- _Text segment_:
Scientific classification
- Kingdom: Animalia
- Phylum: Chordata
- Class: Actinopterygii
- Order: Salmoniformes
- Family: Salmonidae
- Genus: Thymallus
- Species: T. brevirostris
- Binomial name: Thymallus brevirostris Kessler, 1879

= Mongolian grayling =

- Authority: Kessler, 1879
- Conservation status: NE

Species of fish

The Mongolian grayling (Thymallus brevirostris) is a freshwater species of fish of the genus Thymallus endemic to the landlocked rivers in Mongolia, Inner Mongolia Province of China and nearby parts of Russian far east. It is considered to be the largest grayling species in the world, and hence viewed as an auspicious sign by local tribes.

==Description==
Mongolian grayling grow to a recorded maximum length of 65 cm (26 inches). The dorsal side is blackish, and the abdominal side is light. Black spots are uniformly present on both sides of the body. In adults, their upper jaw extends at least below the posterior edge of the eye. The Mongolian grayling is considered by researchers to be a relic from the Tertiary period.

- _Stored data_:
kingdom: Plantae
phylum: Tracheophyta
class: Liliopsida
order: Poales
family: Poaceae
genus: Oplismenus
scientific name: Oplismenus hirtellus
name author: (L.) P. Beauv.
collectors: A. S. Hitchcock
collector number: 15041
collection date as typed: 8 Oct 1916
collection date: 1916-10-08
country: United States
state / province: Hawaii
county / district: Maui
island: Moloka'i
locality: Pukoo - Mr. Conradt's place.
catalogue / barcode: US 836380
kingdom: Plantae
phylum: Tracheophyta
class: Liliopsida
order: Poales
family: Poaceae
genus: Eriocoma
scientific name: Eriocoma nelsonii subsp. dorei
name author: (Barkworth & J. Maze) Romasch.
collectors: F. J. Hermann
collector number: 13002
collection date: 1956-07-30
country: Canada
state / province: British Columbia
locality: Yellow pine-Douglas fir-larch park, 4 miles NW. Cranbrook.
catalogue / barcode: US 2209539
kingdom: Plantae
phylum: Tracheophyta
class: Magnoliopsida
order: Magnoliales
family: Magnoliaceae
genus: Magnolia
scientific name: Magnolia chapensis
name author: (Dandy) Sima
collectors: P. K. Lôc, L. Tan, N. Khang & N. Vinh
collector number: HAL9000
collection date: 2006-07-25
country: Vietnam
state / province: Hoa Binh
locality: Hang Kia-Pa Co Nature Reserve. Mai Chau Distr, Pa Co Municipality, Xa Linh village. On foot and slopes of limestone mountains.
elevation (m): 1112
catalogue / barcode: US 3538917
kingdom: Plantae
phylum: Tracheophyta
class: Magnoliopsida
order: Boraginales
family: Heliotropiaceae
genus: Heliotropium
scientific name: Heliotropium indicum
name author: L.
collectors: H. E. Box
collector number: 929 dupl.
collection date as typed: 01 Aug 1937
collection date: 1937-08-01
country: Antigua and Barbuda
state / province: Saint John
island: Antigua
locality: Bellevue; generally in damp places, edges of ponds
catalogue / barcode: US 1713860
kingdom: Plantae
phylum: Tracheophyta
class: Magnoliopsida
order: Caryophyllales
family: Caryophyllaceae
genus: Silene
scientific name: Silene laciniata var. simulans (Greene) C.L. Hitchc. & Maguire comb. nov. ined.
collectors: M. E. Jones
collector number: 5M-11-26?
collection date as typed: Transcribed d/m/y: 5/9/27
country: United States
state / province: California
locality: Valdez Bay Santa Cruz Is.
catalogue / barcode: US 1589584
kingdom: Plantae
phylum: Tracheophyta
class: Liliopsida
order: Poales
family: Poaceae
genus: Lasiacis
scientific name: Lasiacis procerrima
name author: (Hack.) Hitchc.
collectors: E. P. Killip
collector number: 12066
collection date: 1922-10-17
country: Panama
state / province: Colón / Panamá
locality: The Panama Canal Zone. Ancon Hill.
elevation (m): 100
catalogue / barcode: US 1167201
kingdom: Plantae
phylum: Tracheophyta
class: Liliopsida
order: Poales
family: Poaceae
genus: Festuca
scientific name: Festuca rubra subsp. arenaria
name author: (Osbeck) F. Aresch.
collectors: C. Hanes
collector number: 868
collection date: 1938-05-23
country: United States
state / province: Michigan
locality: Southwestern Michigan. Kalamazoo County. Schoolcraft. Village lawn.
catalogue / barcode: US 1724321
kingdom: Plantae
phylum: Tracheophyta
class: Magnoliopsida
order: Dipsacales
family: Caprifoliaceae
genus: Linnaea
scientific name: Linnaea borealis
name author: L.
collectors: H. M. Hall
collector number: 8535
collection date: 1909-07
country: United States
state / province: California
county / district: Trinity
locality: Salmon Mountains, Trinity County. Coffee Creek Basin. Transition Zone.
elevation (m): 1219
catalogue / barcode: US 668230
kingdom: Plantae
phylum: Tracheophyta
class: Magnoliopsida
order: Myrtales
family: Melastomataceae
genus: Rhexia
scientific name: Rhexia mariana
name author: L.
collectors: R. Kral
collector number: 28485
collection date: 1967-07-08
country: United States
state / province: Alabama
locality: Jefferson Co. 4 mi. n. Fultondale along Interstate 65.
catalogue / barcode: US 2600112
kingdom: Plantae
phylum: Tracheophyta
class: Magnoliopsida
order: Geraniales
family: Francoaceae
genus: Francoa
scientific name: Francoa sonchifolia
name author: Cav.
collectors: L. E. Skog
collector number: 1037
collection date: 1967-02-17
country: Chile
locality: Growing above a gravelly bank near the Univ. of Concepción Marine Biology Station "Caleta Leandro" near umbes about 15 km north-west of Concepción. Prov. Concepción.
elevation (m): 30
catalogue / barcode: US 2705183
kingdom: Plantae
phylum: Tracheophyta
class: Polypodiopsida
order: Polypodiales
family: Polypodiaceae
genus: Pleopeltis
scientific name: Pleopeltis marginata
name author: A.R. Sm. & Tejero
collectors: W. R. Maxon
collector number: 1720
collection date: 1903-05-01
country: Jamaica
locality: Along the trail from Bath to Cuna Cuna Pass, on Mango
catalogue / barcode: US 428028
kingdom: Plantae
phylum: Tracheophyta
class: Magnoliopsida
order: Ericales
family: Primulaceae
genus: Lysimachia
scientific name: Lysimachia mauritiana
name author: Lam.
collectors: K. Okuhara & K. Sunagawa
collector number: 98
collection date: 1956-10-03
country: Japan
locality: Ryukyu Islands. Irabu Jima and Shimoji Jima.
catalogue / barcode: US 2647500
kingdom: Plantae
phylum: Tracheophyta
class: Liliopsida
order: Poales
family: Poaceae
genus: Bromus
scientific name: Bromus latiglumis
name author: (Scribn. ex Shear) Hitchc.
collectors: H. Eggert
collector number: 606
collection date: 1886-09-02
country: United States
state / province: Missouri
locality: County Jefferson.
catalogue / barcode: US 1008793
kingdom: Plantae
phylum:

- _Activities_:
1. Duplicate the part of the Mongolian grayling passage starting with "The Mongolian grayling (Thymallus" and going on through "the Tertiary period.".
2. In the Mongolian grayling passage, what is the species' recorded maximum length?
3. According to the Mongolian grayling passage, why do local tribes see this fish as an auspicious sign?

- _Task solutions_:
1.
The Mongolian grayling (Thymallus brevirostris) is a freshwater species of fish of the genus Thymallus endemic to the landlocked rivers in Mongolia, Inner Mongolia Province of China and nearby parts of Russian far east. It is considered to be the largest grayling species in the world, and hence viewed as an auspicious sign by local tribes.

==Description==
Mongolian grayling grow to a recorded maximum length of 65 cm (26 inches). The dorsal side is blackish, and the abdominal side is light. Black spots are uniformly present on both sides of the body. In adults, their upper jaw extends at least below the posterior edge of the eye. The Mongolian grayling is considered by researchers to be a relic from the Tertiary period.

2. 65 cm (26 inches).

3. Local tribes view it as an auspicious sign because it is considered the largest grayling species in the world.